On 29/05/2014 02:57, Michael Neale wrote:
On Thu, May 29, 2014 at 11:33 AM, Christopher Orr <ch...@orr.me.uk
<mailto:ch...@orr.me.uk>> wrote:
It may also be worth considering Server Sent Events — basically
one-way "push" from the server, without all the handshaking and
protocol upgrade fun of WebSockets. Could be useful if clients
are just listening for server updates, without sending anything
(as is generally the case today).
Last week I wrote a quick experimental plugin to stream log events
as they happen via SSE to remote JavaScript clients for any
running build; I was surprised how simple it was to build..
(Though I just noticed that it has less support than WebSockets
(thanks, Microsoft): http://caniuse.com/eventsource)
Chris
+1 on SSE. I have a fair bit of experience with websockets on servers
- enough to know that almost no one gets their proxies right - and it
is a source of complaints. SSE seems to work better out of the box,
alternatively long polling/comet can also work (a given jenkins master
doesn't have to scale to 10s of thousands concurrent users, which is
the assumption for a lot of other web choices).
Having said that, nearly halfway through 2014 websockets is probably
not a controversial choice and does open up a lot of other options.
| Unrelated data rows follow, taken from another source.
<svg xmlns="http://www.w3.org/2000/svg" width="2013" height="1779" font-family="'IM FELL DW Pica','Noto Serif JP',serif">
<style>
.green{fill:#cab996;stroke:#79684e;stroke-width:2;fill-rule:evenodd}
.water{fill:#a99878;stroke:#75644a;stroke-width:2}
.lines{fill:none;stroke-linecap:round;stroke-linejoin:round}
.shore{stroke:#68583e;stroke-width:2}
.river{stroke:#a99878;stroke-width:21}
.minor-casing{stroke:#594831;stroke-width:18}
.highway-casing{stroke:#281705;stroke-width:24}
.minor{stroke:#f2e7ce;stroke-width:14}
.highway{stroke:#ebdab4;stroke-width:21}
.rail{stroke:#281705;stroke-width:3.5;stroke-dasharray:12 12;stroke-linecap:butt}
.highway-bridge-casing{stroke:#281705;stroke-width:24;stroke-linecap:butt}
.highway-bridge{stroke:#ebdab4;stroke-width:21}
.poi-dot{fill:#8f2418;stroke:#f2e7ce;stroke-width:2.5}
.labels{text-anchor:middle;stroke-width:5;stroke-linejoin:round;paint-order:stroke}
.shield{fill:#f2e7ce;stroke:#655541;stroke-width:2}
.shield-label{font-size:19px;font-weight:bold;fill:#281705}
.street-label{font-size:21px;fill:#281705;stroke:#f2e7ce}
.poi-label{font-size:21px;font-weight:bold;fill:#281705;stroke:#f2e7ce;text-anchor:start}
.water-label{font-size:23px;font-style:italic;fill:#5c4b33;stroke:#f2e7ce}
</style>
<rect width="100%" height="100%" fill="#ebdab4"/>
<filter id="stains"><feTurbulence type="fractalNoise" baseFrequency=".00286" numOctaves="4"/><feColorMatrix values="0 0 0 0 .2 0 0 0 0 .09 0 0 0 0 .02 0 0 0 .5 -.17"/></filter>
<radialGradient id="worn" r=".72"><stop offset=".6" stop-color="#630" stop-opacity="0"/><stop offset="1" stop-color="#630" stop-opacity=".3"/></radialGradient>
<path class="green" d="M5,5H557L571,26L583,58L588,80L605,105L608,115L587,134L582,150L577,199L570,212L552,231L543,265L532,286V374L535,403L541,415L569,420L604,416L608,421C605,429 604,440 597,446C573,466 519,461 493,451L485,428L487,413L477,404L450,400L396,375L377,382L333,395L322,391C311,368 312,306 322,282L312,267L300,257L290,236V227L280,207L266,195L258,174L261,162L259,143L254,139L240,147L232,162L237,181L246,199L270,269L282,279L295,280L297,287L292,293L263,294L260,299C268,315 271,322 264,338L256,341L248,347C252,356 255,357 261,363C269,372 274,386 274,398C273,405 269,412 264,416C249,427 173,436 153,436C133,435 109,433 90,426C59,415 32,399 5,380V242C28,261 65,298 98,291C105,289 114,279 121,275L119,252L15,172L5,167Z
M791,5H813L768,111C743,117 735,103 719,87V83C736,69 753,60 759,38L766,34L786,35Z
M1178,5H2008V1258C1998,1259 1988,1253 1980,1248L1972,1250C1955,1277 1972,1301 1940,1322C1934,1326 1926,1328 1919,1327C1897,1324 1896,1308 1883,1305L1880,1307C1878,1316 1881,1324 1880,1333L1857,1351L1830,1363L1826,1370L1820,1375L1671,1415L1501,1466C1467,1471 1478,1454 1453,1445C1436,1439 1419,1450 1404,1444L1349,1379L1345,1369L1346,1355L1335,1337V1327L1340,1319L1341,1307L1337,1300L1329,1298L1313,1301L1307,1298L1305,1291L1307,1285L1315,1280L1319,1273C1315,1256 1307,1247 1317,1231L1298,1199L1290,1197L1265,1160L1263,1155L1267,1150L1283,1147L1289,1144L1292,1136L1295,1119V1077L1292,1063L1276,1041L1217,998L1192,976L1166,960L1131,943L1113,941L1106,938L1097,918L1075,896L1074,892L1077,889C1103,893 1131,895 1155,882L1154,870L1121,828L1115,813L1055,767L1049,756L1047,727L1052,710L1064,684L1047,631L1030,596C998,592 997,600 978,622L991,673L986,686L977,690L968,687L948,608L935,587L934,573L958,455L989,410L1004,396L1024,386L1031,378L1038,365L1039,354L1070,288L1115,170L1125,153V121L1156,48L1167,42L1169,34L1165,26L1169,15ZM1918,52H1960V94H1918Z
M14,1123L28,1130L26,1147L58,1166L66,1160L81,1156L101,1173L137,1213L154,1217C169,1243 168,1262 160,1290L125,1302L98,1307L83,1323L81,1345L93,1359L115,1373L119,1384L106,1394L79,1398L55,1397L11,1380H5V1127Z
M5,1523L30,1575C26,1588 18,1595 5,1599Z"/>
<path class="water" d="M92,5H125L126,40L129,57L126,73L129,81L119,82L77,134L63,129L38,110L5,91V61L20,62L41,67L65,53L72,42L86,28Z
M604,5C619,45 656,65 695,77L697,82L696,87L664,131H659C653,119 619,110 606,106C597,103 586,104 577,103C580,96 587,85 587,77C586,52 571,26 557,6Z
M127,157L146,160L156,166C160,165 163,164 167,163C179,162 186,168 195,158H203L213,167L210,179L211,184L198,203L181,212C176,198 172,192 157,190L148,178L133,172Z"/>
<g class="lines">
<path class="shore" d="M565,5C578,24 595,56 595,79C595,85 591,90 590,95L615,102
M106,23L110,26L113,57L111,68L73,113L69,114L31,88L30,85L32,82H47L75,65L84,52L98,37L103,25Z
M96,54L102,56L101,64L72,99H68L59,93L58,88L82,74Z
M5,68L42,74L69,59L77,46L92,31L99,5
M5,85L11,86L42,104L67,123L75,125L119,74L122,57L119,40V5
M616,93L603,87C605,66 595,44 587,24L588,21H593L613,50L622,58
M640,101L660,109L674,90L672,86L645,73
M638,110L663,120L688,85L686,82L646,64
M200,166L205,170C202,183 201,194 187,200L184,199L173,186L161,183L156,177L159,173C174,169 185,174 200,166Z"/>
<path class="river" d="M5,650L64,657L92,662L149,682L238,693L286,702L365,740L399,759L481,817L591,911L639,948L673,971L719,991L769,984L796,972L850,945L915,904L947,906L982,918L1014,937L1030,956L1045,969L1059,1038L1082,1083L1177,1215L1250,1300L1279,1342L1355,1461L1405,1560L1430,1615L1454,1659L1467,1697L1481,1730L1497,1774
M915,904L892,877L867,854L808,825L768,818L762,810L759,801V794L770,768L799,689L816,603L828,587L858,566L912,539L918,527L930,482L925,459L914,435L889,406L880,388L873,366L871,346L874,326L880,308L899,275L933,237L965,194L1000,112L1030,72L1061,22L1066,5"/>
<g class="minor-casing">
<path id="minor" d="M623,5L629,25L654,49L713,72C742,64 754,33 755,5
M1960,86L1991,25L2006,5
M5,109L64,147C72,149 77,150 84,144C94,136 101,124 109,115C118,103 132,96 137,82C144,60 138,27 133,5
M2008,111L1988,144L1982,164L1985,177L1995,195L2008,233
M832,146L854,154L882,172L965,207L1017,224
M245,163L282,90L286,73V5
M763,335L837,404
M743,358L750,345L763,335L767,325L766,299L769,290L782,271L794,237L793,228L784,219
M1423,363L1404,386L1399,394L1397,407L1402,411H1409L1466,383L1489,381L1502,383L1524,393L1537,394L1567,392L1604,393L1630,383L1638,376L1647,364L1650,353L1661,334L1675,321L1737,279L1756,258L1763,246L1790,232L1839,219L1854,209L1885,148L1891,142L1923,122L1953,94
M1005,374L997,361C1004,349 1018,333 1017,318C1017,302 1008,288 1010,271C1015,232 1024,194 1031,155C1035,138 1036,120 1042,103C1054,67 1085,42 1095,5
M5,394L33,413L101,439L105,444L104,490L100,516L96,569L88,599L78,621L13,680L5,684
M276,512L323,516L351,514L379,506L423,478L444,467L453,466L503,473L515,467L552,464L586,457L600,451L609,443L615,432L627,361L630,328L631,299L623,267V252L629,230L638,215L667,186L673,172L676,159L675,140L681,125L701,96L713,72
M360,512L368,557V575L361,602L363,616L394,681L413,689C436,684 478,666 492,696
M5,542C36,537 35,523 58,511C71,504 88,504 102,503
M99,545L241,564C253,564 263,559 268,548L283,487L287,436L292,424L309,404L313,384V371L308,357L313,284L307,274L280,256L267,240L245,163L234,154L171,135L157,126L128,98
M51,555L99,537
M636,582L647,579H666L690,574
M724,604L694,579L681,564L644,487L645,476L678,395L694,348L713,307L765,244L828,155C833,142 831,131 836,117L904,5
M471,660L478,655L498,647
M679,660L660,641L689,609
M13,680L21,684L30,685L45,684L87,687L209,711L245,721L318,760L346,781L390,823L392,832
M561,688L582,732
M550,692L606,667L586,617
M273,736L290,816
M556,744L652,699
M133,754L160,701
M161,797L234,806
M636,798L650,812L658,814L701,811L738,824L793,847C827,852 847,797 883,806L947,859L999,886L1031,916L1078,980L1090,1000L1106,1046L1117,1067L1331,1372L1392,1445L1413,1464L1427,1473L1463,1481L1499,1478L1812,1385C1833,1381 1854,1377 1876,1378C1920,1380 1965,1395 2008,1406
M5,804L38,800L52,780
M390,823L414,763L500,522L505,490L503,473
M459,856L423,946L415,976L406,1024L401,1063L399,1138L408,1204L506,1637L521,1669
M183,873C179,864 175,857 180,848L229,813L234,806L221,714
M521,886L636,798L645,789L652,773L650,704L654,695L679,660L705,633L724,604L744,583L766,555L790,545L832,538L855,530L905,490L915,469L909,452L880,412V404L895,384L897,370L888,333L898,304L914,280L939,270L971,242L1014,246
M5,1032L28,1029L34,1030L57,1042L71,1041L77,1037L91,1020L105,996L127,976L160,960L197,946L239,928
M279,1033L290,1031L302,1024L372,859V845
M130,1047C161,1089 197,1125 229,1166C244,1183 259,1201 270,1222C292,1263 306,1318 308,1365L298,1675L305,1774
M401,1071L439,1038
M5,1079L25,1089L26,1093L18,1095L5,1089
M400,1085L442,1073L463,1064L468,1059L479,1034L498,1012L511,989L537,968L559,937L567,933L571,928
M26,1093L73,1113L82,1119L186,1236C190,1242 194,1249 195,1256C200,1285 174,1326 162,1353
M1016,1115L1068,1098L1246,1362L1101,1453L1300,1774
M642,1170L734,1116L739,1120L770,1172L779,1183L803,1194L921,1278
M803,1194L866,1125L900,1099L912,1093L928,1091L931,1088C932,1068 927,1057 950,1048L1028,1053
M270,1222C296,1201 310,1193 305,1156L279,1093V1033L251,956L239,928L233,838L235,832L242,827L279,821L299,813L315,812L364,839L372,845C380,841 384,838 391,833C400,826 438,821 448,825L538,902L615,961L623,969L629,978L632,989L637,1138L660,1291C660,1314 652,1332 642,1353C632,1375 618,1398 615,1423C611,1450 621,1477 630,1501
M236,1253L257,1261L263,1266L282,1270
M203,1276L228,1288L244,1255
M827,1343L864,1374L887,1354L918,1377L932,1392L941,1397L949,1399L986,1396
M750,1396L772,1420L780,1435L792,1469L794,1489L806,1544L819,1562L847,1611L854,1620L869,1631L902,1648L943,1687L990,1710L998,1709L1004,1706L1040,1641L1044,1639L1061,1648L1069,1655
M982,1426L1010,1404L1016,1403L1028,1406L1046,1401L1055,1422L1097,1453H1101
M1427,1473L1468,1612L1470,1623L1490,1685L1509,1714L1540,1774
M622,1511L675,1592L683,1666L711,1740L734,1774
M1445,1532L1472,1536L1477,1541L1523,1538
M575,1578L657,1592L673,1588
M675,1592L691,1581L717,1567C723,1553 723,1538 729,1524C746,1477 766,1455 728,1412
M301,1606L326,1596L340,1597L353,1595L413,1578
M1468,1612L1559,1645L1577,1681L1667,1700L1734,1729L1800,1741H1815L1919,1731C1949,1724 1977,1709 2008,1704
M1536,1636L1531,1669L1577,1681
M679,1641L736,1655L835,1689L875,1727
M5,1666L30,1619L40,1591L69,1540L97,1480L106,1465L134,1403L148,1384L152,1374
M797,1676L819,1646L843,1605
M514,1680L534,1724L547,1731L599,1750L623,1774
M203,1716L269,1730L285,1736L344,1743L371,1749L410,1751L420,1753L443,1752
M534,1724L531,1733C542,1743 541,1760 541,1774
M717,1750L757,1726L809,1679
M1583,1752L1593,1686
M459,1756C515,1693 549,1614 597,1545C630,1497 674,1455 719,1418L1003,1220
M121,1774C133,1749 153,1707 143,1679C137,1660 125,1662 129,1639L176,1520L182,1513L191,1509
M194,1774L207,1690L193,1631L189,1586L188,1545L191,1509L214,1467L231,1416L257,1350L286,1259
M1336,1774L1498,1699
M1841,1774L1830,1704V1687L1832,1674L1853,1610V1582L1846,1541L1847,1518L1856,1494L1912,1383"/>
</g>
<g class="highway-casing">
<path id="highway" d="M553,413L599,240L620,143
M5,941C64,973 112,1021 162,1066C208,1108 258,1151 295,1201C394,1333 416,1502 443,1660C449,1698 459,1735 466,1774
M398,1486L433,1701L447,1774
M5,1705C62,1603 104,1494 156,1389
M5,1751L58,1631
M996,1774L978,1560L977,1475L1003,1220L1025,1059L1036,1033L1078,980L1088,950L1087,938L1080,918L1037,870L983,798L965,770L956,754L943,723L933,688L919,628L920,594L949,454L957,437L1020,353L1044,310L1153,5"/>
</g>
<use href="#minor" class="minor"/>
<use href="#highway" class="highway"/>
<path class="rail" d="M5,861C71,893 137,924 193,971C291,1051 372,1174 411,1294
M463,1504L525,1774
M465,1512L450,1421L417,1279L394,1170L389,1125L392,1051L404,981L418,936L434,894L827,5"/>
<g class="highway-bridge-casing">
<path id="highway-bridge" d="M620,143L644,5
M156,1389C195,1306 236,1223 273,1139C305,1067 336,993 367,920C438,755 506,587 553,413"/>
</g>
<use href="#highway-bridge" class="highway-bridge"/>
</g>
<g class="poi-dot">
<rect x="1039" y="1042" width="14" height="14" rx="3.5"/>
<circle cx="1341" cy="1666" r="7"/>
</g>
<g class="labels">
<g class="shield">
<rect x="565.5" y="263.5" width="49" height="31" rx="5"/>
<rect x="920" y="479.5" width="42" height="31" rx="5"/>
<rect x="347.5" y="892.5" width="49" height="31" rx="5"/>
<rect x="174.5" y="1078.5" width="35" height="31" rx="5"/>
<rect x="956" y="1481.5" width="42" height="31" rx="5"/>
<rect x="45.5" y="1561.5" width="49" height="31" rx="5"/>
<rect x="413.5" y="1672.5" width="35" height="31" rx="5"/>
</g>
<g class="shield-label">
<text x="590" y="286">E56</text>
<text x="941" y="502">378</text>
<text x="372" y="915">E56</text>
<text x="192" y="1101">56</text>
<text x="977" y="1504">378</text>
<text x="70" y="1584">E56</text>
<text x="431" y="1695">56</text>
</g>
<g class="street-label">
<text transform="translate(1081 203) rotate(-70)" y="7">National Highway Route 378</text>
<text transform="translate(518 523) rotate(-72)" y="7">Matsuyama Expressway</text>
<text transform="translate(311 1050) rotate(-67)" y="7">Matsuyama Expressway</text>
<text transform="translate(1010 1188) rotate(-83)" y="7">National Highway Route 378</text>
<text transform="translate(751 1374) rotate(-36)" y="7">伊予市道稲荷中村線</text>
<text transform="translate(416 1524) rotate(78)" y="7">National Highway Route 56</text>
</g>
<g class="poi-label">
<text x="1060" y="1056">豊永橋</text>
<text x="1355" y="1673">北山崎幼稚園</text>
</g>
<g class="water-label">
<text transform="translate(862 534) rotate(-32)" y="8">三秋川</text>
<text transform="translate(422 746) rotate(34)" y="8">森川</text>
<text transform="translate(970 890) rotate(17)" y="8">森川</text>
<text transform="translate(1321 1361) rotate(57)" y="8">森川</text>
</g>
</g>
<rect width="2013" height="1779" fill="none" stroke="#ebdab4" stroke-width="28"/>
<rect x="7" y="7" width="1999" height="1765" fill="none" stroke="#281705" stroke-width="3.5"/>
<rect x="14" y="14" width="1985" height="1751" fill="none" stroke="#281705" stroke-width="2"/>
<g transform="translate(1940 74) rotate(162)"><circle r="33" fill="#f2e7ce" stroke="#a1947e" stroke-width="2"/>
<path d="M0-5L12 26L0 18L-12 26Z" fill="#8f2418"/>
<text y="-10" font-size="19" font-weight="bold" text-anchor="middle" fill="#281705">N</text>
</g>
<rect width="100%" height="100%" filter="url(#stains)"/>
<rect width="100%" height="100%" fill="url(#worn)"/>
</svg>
If
someone is accessing their jenkins via a proxy, ssl and careful
configuration is required to support http upgrade and not break
websocket too.
AFAIK... any proxy/gateway between the websocket client and server needs
to be pretty much websocket aware. SSE would seem like a perfect fit
for Jenkins since the client is listening only (not sending back to the
server - could implement that on top anyway if needed). As far as I
know SSE is a fancy long poll/comet style protocol and so would require
the same considerations re number of concurrent users.